I fixed 1st error by reducing from max_tokens=100K to 86K, now it says 4096 ???
I’m confused. this is 128K model gpt-4-turbo-2024-04-09
I’m doing 7 papers each from 20K to 70K
I have system prompt 1 user prompt and 2nd used prompt is specific article text
Looking for working example with papers Thanks
{“error”: {“message”: “This model’s maximum context length is 128000 tokens. However, you requested 141226 tokens (41226 in the messages, 100000 in the completion). Please reduce the length of the messages or completion.”, “type”: “invalid_request_error”, “param”: “messages”, “code”:
max_tokens is too large: 86000. This model supports at most 4096 completion tokens, whereas you provided 86000
Max_tokens refers to the number of output tokens, which is 4096 for all of the recent models. So the value you set for max_tokens must be set to 4096 or lower.

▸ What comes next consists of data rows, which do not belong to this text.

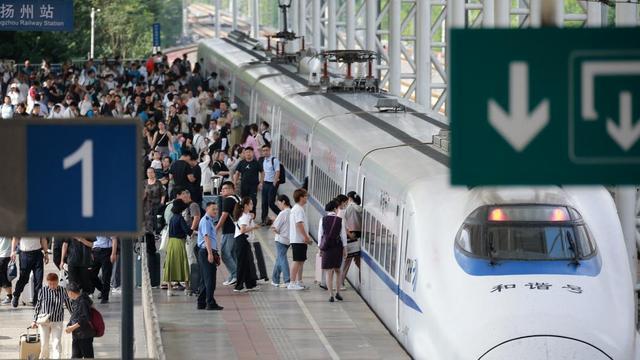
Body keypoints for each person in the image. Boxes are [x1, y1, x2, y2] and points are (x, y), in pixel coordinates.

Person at [32, 272, 73, 359]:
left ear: (58, 282)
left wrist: (74, 316)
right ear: (47, 282)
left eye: (54, 283)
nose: (52, 286)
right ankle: (44, 358)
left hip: (57, 321)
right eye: (50, 284)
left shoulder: (63, 290)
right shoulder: (43, 290)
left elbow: (69, 304)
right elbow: (38, 305)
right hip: (44, 321)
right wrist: (34, 320)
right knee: (44, 344)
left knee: (56, 343)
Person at [318, 201, 347, 302]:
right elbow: (343, 236)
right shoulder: (340, 220)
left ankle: (331, 295)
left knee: (328, 272)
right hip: (337, 247)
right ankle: (338, 292)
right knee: (338, 271)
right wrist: (345, 249)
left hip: (327, 248)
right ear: (335, 209)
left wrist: (320, 249)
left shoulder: (323, 219)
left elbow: (320, 235)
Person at [196, 202, 223, 310]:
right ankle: (210, 302)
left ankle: (201, 302)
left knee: (204, 279)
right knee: (210, 279)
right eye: (213, 209)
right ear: (207, 209)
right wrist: (210, 254)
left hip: (205, 251)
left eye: (216, 209)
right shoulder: (206, 221)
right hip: (206, 252)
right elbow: (206, 237)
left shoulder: (208, 220)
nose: (215, 211)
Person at [163, 199, 192, 296]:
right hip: (179, 243)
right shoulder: (180, 218)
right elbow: (187, 230)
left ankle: (169, 289)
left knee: (170, 264)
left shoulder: (172, 218)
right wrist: (194, 232)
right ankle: (187, 288)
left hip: (171, 243)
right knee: (183, 263)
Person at [10, 237, 48, 307]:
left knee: (38, 280)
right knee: (24, 279)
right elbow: (15, 239)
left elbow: (43, 239)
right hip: (25, 254)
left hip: (37, 254)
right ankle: (16, 295)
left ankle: (36, 302)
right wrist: (12, 251)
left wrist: (46, 253)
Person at [232, 197, 260, 293]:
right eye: (251, 204)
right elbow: (242, 230)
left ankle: (250, 284)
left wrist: (251, 217)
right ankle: (238, 286)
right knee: (242, 263)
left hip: (244, 240)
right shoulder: (244, 216)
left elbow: (249, 217)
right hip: (241, 240)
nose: (252, 205)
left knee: (248, 262)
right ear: (245, 206)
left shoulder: (245, 215)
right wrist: (253, 227)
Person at [215, 181, 240, 286]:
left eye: (225, 189)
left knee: (225, 254)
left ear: (231, 189)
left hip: (229, 231)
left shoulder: (228, 200)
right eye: (222, 189)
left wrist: (216, 228)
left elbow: (224, 216)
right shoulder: (237, 198)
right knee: (233, 254)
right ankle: (234, 276)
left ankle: (235, 274)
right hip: (236, 230)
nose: (222, 191)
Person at [288, 189, 312, 290]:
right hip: (298, 240)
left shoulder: (298, 209)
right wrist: (306, 237)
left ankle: (299, 281)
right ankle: (292, 283)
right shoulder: (298, 209)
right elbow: (299, 225)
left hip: (299, 240)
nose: (307, 198)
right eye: (305, 196)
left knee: (301, 261)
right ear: (301, 197)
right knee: (297, 261)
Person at [65, 282, 95, 359]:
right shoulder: (77, 301)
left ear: (70, 292)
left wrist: (72, 327)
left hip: (84, 335)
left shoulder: (83, 302)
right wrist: (69, 324)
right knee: (76, 356)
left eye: (67, 293)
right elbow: (75, 315)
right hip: (78, 335)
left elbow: (85, 318)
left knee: (87, 356)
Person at [340, 191, 363, 289]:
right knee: (357, 261)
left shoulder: (349, 208)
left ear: (349, 199)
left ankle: (340, 282)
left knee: (347, 262)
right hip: (358, 237)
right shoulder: (360, 208)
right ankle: (362, 280)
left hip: (351, 237)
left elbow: (342, 223)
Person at [233, 147, 263, 219]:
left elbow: (262, 172)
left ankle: (252, 216)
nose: (248, 153)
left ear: (252, 153)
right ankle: (244, 215)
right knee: (244, 201)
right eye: (246, 152)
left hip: (253, 186)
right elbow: (237, 173)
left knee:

128,000, on the other hand, refers to the total context window, which is the sum of input and output tokens.
In order to avoid the error you are experiencing you have to ensure that your input tokens do not exceed 124k (or slightly higher depending on the number of output tokens you are looking to produce).
you technically don‘t have to specify max_tokens - it‘s only needed if you want to set a hard limit for the output tokens (this may come at the risk of output being cut off randomly).
Check the OpenAI cookbook for the python script for counting tokens and then just add that step to your script:
Error processing 2404.18616v1.txt: Unknown encoding cl100k_base. Plugins found:
Could not find encoding for model gpt-4. Using ‘cl100k_base’ as a fallback. Error: Unknown encoding cl100k_base. Plugins found:
def num_tokens_from_string(string, model=“gpt-4”):
“”“Returns the number of tokens in a text string according to the model encoding.”“”
try:
encoding = tiktoken.encoding_for_model(model)
except Exception as e: # Catch all exceptions as “encoding_for_model” may raise various types
print(f"Could not find encoding for model {model}. Using ‘cl100k_base’ as a fallback. Error: {e}")
encoding = tiktoken.get_encoding(“cl100k_base”)
num_tokens = len(encoding.encode(string))
return num_tokens
This post has a quick script I wrote to count per-example tokens on a JSONL file, in the process validating the file format. It does not deal with functions.
You can omit the max_tokens parameter from API calls, leaving the AI to potentially produce the maximum, or accept an input so large there is little context length remaining to form an answer.
A typical max_tokens setting for a response is 2000, returning an error if input + output reservation is over model capabilities, ensuring enough space is available to form a complete response.